WHAT TO PRODUCE:
Count the lines in the records that contain the string "https", treating uppercase and lowercase as different, and reply with the number alone.

START DATA SUPPLIED

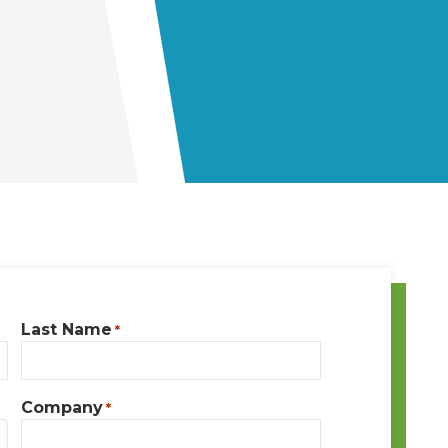
Last Name
*
Company
*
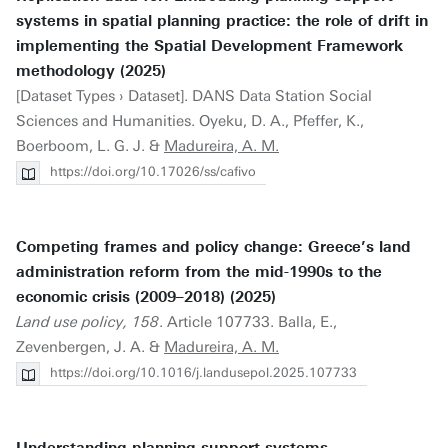
systems in spatial planning practice: the role of drift in
implementing the Spatial Development Framework
methodology (2025)
[Dataset Types › Dataset]. DANS Data Station Social
Sciences and Humanities. Oyeku, D. A., Pfeffer, K.,
Boerboom, L. G. J. &
Madureira, A. M.
https://doi.org/10.17026/ss/cafivo
Competing frames and policy change: Greece’s land
administration reform from the mid-1990s to the
economic crisis (2009–2018) (2025)
Land use policy, 158
. Article 107733. Balla, E.,
Zevenbergen, J. A. &
Madureira, A. M.
https://doi.org/10.1016/j.landusepol.2025.107733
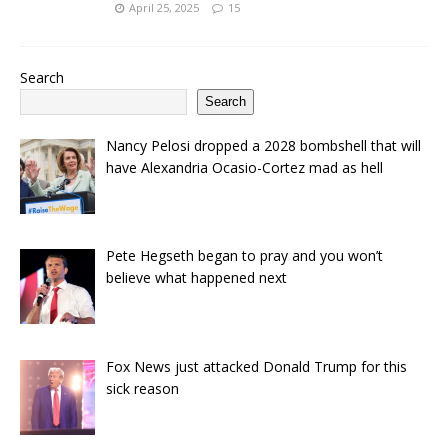
April 25, 2025
15
Search
Search
Nancy Pelosi dropped a 2028 bombshell that will
have Alexandria Ocasio-Cortez mad as hell
Pete Hegseth began to pray and you won’t
believe what happened next
Fox News just attacked Donald Trump for this
sick reason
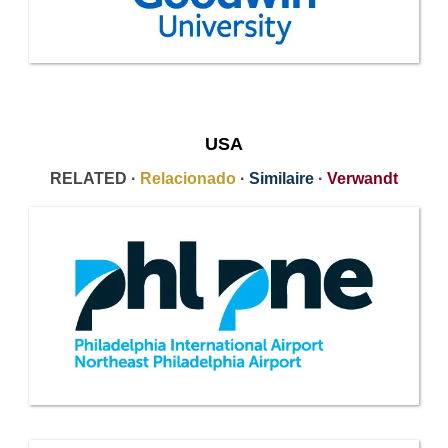
USA
RELATED ·
Relacionado
·
Similaire
·
Verwandt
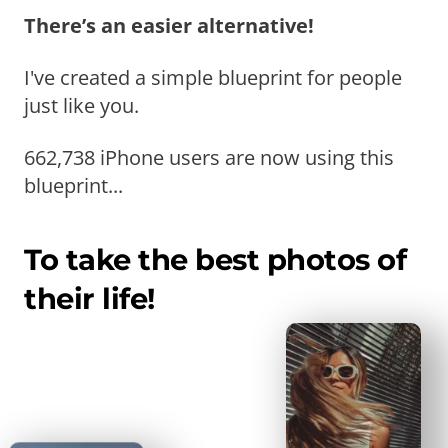
There’s an easier alternative!
I've created a simple blueprint for people
just like you.
662,738 iPhone users are now using this
blueprint...
To take the best photos of
their life!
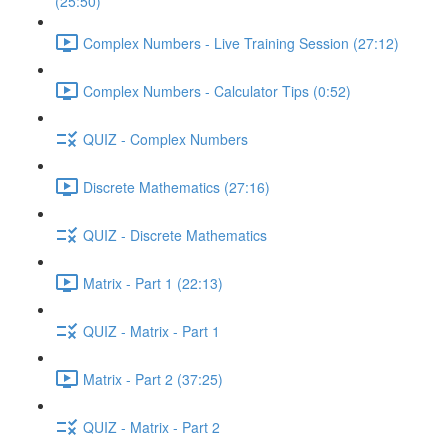
(25:50)
Complex Numbers - Live Training Session (27:12)
Complex Numbers - Calculator Tips (0:52)
QUIZ - Complex Numbers
Discrete Mathematics (27:16)
QUIZ - Discrete Mathematics
Matrix - Part 1 (22:13)
QUIZ - Matrix - Part 1
Matrix - Part 2 (37:25)
QUIZ - Matrix - Part 2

END DATA SUPPLIED

TASK ANSWER:
2